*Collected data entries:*
Segment Open

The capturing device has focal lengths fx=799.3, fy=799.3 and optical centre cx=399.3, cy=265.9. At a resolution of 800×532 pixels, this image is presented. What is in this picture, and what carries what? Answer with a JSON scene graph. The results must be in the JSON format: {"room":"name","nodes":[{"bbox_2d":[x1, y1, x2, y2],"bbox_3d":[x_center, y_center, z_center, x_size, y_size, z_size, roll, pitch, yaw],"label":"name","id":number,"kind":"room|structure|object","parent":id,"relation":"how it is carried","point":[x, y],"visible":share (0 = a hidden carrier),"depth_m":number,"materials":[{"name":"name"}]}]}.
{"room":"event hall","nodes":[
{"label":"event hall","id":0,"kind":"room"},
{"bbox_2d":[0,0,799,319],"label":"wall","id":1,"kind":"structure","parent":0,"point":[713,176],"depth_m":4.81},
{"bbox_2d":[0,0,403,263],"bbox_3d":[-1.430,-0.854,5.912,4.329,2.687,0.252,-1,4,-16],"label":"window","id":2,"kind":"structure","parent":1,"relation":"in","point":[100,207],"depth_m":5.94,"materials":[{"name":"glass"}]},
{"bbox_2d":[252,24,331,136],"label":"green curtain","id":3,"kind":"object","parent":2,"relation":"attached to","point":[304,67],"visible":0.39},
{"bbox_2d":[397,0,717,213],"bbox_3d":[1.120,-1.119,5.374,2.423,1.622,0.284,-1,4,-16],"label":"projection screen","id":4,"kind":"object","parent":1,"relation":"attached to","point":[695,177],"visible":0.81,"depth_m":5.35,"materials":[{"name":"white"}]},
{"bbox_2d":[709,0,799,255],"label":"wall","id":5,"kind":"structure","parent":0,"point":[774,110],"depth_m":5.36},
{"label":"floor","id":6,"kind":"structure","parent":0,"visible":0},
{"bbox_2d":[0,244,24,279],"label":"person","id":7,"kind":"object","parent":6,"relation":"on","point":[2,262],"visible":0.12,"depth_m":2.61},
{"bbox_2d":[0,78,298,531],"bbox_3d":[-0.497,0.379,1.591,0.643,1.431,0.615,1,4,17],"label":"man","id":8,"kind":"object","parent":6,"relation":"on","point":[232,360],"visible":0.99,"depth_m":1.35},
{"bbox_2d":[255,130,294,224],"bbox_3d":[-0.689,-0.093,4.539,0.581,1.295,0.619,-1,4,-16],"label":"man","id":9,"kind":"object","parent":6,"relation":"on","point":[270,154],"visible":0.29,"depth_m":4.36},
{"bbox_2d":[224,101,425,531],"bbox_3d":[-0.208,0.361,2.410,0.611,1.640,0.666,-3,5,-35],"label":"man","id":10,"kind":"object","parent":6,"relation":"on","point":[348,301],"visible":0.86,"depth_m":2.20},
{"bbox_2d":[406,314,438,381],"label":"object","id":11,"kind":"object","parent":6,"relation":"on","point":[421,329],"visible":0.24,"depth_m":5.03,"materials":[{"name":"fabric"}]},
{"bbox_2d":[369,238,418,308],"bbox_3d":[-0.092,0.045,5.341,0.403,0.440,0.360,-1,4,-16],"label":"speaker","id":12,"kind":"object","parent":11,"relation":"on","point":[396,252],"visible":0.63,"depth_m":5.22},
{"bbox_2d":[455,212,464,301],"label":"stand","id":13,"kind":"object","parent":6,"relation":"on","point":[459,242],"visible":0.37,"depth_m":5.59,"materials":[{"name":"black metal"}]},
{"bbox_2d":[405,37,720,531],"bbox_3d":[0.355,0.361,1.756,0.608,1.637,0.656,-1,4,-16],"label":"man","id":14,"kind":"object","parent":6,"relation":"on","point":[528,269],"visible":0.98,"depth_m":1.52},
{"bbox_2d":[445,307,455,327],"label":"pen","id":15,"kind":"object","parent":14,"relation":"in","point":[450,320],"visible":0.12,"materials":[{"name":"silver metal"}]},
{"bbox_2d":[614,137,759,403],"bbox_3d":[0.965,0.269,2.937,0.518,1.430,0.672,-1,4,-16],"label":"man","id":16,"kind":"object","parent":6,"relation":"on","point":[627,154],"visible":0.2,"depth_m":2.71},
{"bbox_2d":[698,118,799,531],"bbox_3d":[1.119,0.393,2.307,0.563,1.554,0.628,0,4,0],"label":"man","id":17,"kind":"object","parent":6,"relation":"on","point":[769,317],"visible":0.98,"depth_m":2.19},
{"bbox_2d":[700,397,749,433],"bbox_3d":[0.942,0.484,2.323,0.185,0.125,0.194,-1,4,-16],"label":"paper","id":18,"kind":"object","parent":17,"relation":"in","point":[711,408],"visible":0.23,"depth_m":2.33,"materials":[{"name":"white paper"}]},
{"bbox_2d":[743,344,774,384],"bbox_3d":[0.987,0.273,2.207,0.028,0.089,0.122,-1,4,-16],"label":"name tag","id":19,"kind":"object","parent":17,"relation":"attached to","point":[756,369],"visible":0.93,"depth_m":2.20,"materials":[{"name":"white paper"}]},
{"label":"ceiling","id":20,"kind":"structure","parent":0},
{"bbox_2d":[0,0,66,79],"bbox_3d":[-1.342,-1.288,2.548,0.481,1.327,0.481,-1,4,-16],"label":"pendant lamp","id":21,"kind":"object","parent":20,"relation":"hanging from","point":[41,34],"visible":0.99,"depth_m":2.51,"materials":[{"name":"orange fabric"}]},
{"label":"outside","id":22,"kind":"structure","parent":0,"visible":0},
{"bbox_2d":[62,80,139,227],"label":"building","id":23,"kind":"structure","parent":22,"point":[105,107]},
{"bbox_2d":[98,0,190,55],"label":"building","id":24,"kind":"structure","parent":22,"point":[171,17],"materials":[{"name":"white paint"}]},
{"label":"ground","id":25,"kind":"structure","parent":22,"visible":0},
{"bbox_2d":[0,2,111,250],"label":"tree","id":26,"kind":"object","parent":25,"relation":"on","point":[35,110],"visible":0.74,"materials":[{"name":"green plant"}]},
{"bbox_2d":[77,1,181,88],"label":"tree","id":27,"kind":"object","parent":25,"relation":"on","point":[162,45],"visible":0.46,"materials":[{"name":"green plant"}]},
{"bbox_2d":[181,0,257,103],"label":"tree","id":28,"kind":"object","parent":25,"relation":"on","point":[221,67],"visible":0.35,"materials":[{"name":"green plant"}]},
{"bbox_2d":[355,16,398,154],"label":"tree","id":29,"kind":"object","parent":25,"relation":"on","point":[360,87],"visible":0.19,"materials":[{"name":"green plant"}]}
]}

Segment Closed

*INSTRUCTIONS FOR THE TASK:*
Set the records above down again. Match them exactly.

*SOLUTION TO THE PROBLEM:*
The capturing device has focal lengths fx=799.3, fy=799.3 and optical centre cx=399.3, cy=265.9. At a resolution of 800×532 pixels, this image is presented. What is in this picture, and what carries what? Answer with a JSON scene graph. The results must be in the JSON format: {"room":"name","nodes":[{"bbox_2d":[x1, y1, x2, y2],"bbox_3d":[x_center, y_center, z_center, x_size, y_size, z_size, roll, pitch, yaw],"label":"name","id":number,"kind":"room|structure|object","parent":id,"relation":"how it is carried","point":[x, y],"visible":share (0 = a hidden carrier),"depth_m":number,"materials":[{"name":"name"}]}]}.
{"room":"event hall","nodes":[
{"label":"event hall","id":0,"kind":"room"},
{"bbox_2d":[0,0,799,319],"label":"wall","id":1,"kind":"structure","parent":0,"point":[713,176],"depth_m":4.81},
{"bbox_2d":[0,0,403,263],"bbox_3d":[-1.430,-0.854,5.912,4.329,2.687,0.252,-1,4,-16],"label":"window","id":2,"kind":"structure","parent":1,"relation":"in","point":[100,207],"depth_m":5.94,"materials":[{"name":"glass"}]},
{"bbox_2d":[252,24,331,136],"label":"green curtain","id":3,"kind":"object","parent":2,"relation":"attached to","point":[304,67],"visible":0.39},
{"bbox_2d":[397,0,717,213],"bbox_3d":[1.120,-1.119,5.374,2.423,1.622,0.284,-1,4,-16],"label":"projection screen","id":4,"kind":"object","parent":1,"relation":"attached to","point":[695,177],"visible":0.81,"depth_m":5.35,"materials":[{"name":"white"}]},
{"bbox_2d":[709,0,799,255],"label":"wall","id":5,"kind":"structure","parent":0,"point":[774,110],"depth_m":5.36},
{"label":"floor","id":6,"kind":"structure","parent":0,"visible":0},
{"bbox_2d":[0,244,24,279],"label":"person","id":7,"kind":"object","parent":6,"relation":"on","point":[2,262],"visible":0.12,"depth_m":2.61},
{"bbox_2d":[0,78,298,531],"bbox_3d":[-0.497,0.379,1.591,0.643,1.431,0.615,1,4,17],"label":"man","id":8,"kind":"object","parent":6,"relation":"on","point":[232,360],"visible":0.99,"depth_m":1.35},
{"bbox_2d":[255,130,294,224],"bbox_3d":[-0.689,-0.093,4.539,0.581,1.295,0.619,-1,4,-16],"label":"man","id":9,"kind":"object","parent":6,"relation":"on","point":[270,154],"visible":0.29,"depth_m":4.36},
{"bbox_2d":[224,101,425,531],"bbox_3d":[-0.208,0.361,2.410,0.611,1.640,0.666,-3,5,-35],"label":"man","id":10,"kind":"object","parent":6,"relation":"on","point":[348,301],"visible":0.86,"depth_m":2.20},
{"bbox_2d":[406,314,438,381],"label":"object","id":11,"kind":"object","parent":6,"relation":"on","point":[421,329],"visible":0.24,"depth_m":5.03,"materials":[{"name":"fabric"}]},
{"bbox_2d":[369,238,418,308],"bbox_3d":[-0.092,0.045,5.341,0.403,0.440,0.360,-1,4,-16],"label":"speaker","id":12,"kind":"object","parent":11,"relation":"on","point":[396,252],"visible":0.63,"depth_m":5.22},
{"bbox_2d":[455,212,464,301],"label":"stand","id":13,"kind":"object","parent":6,"relation":"on","point":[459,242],"visible":0.37,"depth_m":5.59,"materials":[{"name":"black metal"}]},
{"bbox_2d":[405,37,720,531],"bbox_3d":[0.355,0.361,1.756,0.608,1.637,0.656,-1,4,-16],"label":"man","id":14,"kind":"object","parent":6,"relation":"on","point":[528,269],"visible":0.98,"depth_m":1.52},
{"bbox_2d":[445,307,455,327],"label":"pen","id":15,"kind":"object","parent":14,"relation":"in","point":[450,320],"visible":0.12,"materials":[{"name":"silver metal"}]},
{"bbox_2d":[614,137,759,403],"bbox_3d":[0.965,0.269,2.937,0.518,1.430,0.672,-1,4,-16],"label":"man","id":16,"kind":"object","parent":6,"relation":"on","point":[627,154],"visible":0.2,"depth_m":2.71},
{"bbox_2d":[698,118,799,531],"bbox_3d":[1.119,0.393,2.307,0.563,1.554,0.628,0,4,0],"label":"man","id":17,"kind":"object","parent":6,"relation":"on","point":[769,317],"visible":0.98,"depth_m":2.19},
{"bbox_2d":[700,397,749,433],"bbox_3d":[0.942,0.484,2.323,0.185,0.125,0.194,-1,4,-16],"label":"paper","id":18,"kind":"object","parent":17,"relation":"in","point":[711,408],"visible":0.23,"depth_m":2.33,"materials":[{"name":"white paper"}]},
{"bbox_2d":[743,344,774,384],"bbox_3d":[0.987,0.273,2.207,0.028,0.089,0.122,-1,4,-16],"label":"name tag","id":19,"kind":"object","parent":17,"relation":"attached to","point":[756,369],"visible":0.93,"depth_m":2.20,"materials":[{"name":"white paper"}]},
{"label":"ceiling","id":20,"kind":"structure","parent":0},
{"bbox_2d":[0,0,66,79],"bbox_3d":[-1.342,-1.288,2.548,0.481,1.327,0.481,-1,4,-16],"label":"pendant lamp","id":21,"kind":"object","parent":20,"relation":"hanging from","point":[41,34],"visible":0.99,"depth_m":2.51,"materials":[{"name":"orange fabric"}]},
{"label":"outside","id":22,"kind":"structure","parent":0,"visible":0},
{"bbox_2d":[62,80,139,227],"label":"building","id":23,"kind":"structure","parent":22,"point":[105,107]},
{"bbox_2d":[98,0,190,55],"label":"building","id":24,"kind":"structure","parent":22,"point":[171,17],"materials":[{"name":"white paint"}]},
{"label":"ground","id":25,"kind":"structure","parent":22,"visible":0},
{"bbox_2d":[0,2,111,250],"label":"tree","id":26,"kind":"object","parent":25,"relation":"on","point":[35,110],"visible":0.74,"materials":[{"name":"green plant"}]},
{"bbox_2d":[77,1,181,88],"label":"tree","id":27,"kind":"object","parent":25,"relation":"on","point":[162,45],"visible":0.46,"materials":[{"name":"green plant"}]},
{"bbox_2d":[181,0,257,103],"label":"tree","id":28,"kind":"object","parent":25,"relation":"on","point":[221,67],"visible":0.35,"materials":[{"name":"green plant"}]},
{"bbox_2d":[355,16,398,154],"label":"tree","id":29,"kind":"object","parent":25,"relation":"on","point":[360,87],"visible":0.19,"materials":[{"name":"green plant"}]}
]}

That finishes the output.